DONNÉES AFFICHÉES ▸
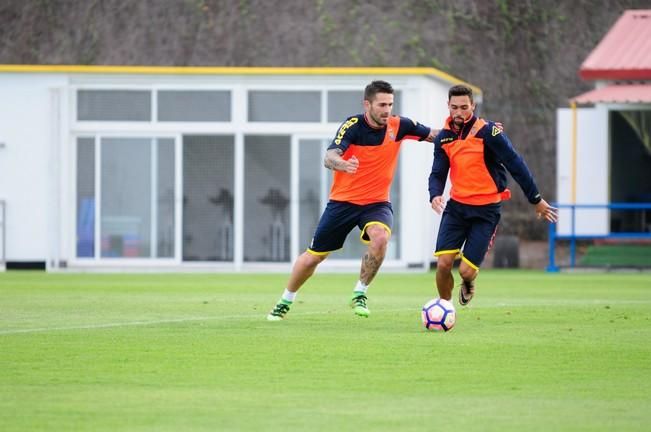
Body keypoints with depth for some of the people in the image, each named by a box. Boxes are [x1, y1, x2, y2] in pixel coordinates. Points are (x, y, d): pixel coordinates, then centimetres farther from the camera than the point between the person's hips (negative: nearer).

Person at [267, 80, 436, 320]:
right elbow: (329, 158, -32)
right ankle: (285, 301, 31)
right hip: (343, 201, -2)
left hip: (376, 202, 2)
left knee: (380, 237, -31)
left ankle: (360, 294, -11)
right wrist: (343, 164, -54)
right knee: (314, 256, 6)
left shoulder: (398, 126, -8)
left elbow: (434, 136, 5)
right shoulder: (353, 126, -18)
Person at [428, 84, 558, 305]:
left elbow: (516, 165, -10)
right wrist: (435, 195, -18)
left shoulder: (488, 132, -14)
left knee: (466, 271, -9)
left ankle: (468, 284, 30)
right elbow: (438, 173, 5)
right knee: (443, 264, -12)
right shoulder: (443, 137, 2)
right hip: (456, 206, 4)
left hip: (486, 210, -4)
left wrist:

CONSIGNE ▸
Recopiez intégralement la liste ci-dessus, ligne par ligne et sans aucune modification, en laissant les images de côté.

RÉSULTAT ATTENDU ▸
Body keypoints with depth for some of the people in the image, each named by a box. Boxes are [x1, y1, x2, y2] in pixel coordinates. Points are (x, y, d): pixel coordinates, then centimetres farther from the camera than the point between the person's hips (negative: nearer).

Person at [267, 80, 436, 320]:
right elbow: (329, 158, -32)
right ankle: (285, 301, 31)
right hip: (343, 201, -2)
left hip: (376, 202, 2)
left knee: (380, 237, -31)
left ankle: (360, 294, -11)
right wrist: (343, 164, -54)
right knee: (314, 256, 6)
left shoulder: (398, 126, -8)
left elbow: (434, 136, 5)
right shoulder: (353, 126, -18)
Person at [428, 84, 558, 305]:
left elbow: (516, 165, -10)
right wrist: (435, 195, -18)
left shoulder: (488, 132, -14)
left knee: (466, 271, -9)
left ankle: (468, 284, 30)
right elbow: (438, 173, 5)
right knee: (443, 264, -12)
right shoulder: (443, 137, 2)
right hip: (456, 206, 4)
left hip: (486, 210, -4)
left wrist:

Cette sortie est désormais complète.